Thirsty athletes and spectators alike previously only had two options after guzzling their bottles of water and sports drinks: throw the bottles away or bring them home to put in a curbside bin. A few parents dutifully brought the empty—and sometimes sticky—bottles home. But, these dedicated efforts didn’t stop trash cans from overflowing with plastic bottles after each game.
Both parents and children noticed this lack of recycling didn’t coincide with the “green” message students received during the school day. Waste paper and plastic is collected in cardboard receptacles in the classrooms for recycling, two schools have programs to collect and recycle drinkboxes, and students are encouraged to recycle at home as well. Why not at the sports fields?
To fill the gap, the school district’s Green Team, which includes teachers, administrators, and parents, created the goal of placing 37 recycling bins at 14 field locations. Just like the trash cans at the fields, the recycling bins are maintained by the sports teams after each game. The athletes take the bin contents to the school building, where they are joined with the other recyclables.
Individual schools continue to raise funds for the remainder bins. Bottle and can collections, silly hat days (students pay $1 to wear a silly hat to school), teacher blue jean days, penny and nickel drives, and Terracycle Brigades ® are all various ways schools have been raising money. Funds from public electronics recycling collections and individual donors have also contributed to the recycling bins now in place. Schools can sponsor a bin—and have their logo placed on the side—for $200, thanks to the local non-profit Ecology Center and the Worthington Family Foundation.
The Ecology Center first approached the school district in early 2014 with the proposal for the recycling bin project after concerned parents reached out to the organization. Mr. Zaglaniczny and other school officials were quick to accept the partnership due to previous successful joint projects, as well as the district’s commitment to recycling.
Later that year, the Ecology Center received a grant from the Worthington Family Foundation for environmental educational materials, a portion of which is used to bring down the schools’ cost of the bins from $500 to $200.
Businesses and organizations are welcome to sponsor a bin at the $500 level; in return receiving their logo in place on a bin for the life of the bin (5 – 15 years). The Neighborhood Club is the first private donor to support the effort. Their bin is used by families at the tot lot at Elworthy Field and is maintained by GPPSS.
This past school year five of the seven elementary schools, one of the three middle schools, and one of two high schools raised the funds to get the district almost half way to its goal. The fundraising effort continues to grow. The Green Team expects the remainder of the funds to be raised this 2015/16 school year.
Morning announcements at the schools spread the message about the importance of recycling and what can—and what cannot—go in the bins. The school district is working with the Ecology Center to plan Family Fun Nights and other events, as well as expanded in-school programming to continue the education efforts.
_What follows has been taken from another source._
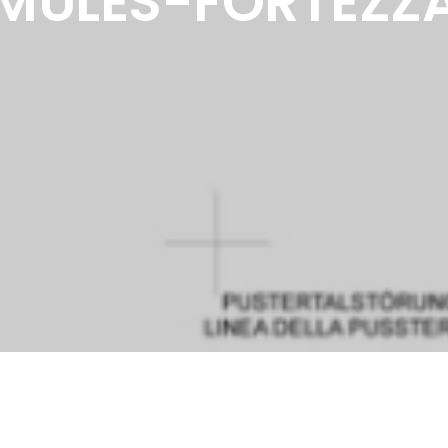
MULES-FORTEZZ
The new bins—each weighing 80 pounds with a mesh metal base—are sturdy and heavy enough to stay in place. But, they are light enough that for special occasions, such as the annual high school rivalry football game, the district can consolidate the bins to one location. All 13 bins were used this past fall for that event, stationed at the tailgating section and getting emptied out multiple times throughout the evening, according to Mr. Zaglaniczny. During the winter, the bins will be transported indoors and used in the gym areas, hallways and lunchrooms.
In just the first few months since the 13 bins have been in place, elementary and middle school trash pick up has gone from three times per week to two, with dumpsters only ¾ full; rather than completely full. Mr. Zaglaniczny doesn’t want to stop the recycling project once the 37 sports field bins are in place. Next on the agenda are permanent bins in each classroom to replace the cardboard receptacles that need to be purchased new each year.